PBS ‘History Detectives’ Goes Paranormal
I still happen to think it’s deplorable and even morally wrong for the entertainment industry to pander to unfounded fears and superstitions of undereducated people who, for lack of better grounding in history and the sciences, actually believe in ghosts, monsters, and extraterrestial aliens infiltrating Earth.
This stuff is coming to PBS, but it’s straight out of the History Channel mindset:
As early as the 1870s, Edison and other scientific minds explored psychic phenomena like mediums. They believed every living being was made of atoms that could “remember” past lives.
Did Edison make a machine to unlock the secrets of the dead? The wax cylinders could hold the answer. History Detectives travels to the Thomas Edison Center at Menlo Park in New Jersey to find out.

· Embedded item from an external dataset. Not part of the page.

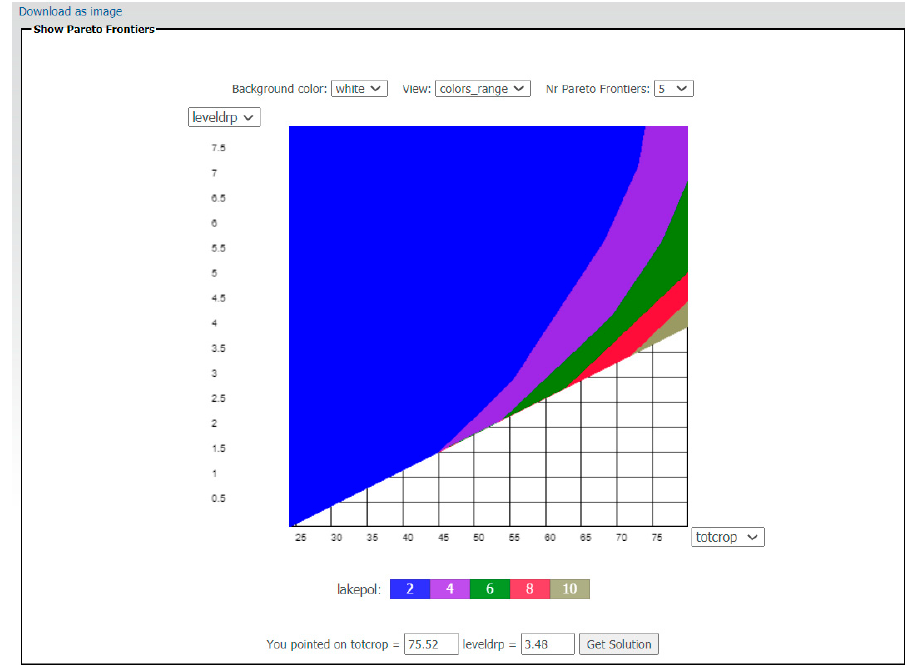
Figure 6. Representation of Pareto frontiers for the criteria totcrop (horizontal axis; in %), leveldrp (vertical axis; in %), and lakepol (represented by slices; in mg L − 1 ).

The key concept here is the framing of the question “Did Edison make a machine to unlock the secrets of the dead?”
It’s a matter of historical fact that Edison and many of his contemporaries were involved in “paranormal” research. A Google search on ‘Thomas Edison paranormal’ is instructive if you want to take a quick look.

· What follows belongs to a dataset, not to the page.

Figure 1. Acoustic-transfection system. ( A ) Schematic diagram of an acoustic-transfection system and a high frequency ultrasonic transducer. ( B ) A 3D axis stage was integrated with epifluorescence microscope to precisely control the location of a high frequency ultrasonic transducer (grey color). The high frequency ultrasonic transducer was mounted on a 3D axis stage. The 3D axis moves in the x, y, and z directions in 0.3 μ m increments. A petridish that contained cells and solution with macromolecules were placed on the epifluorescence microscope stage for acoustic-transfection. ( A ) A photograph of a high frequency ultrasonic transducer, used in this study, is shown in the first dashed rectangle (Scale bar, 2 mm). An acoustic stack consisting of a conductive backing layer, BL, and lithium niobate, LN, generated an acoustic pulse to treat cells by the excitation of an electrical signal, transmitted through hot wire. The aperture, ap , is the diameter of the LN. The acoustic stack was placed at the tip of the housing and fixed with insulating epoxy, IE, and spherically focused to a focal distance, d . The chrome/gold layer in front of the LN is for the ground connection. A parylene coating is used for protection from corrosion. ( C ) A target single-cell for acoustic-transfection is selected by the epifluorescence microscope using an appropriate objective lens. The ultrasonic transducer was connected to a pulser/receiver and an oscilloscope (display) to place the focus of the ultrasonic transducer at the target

But when a supposedly reputable 21st-century broadcaster asks the carney barker’s question “did Edison raise the dead?”, intelligent people don’t have to click the link and watch the video to find out, because we know a priori he couldn’t have, and therefore didn’t. The real question becomes: if the question isn’t aimed at the intelligent, who is it aimed at?
Discovery channel still hosts the “A Haunting” show, about people who move into … haunted houses.
The History Channel, once a staid, conservative source of historical documentaries, has moved solidly into the sensational (Gangland, MonsterQuest) as well as the paranormal (Nostradamus, “DaVinci” secret codes and conspiracies, UFO Hunters). They also continue to offer what I consider to be top-notch, no-nonsense historical documentaries on both the modern and ancient worlds, and good-to-excellent science (How the Earth Was Made, The Universe). Despite the sensational aspects of MonsterQuest they rarely feature fake or mythological “monsters” and when they do they de-bunk them, so I occasionally put aside the name and enjoy the show.
We all watch television to be informed, entertained, educated, inspired, and brought up to date. Our tastes are all different. But none of us watch television for the express purpose of being deceived.
Some of us do watch TV to laugh at it. Some of my friends do. I’ve done it. “Sure, they show paranormal stuff. But you don’t really take it seriously, do you? I just watch it to laugh at it!”
When presenting portraits of falsehoods popular and unpopular, there’s a thin line between amusing pathological information, and pandering to it. Advertising a show with the leader “did Edison raise the dead” or “Did Nostradamus predict the end of the world in 2012” crosses the line. My two cents: I think it’s too bad it’s coming to PBS too.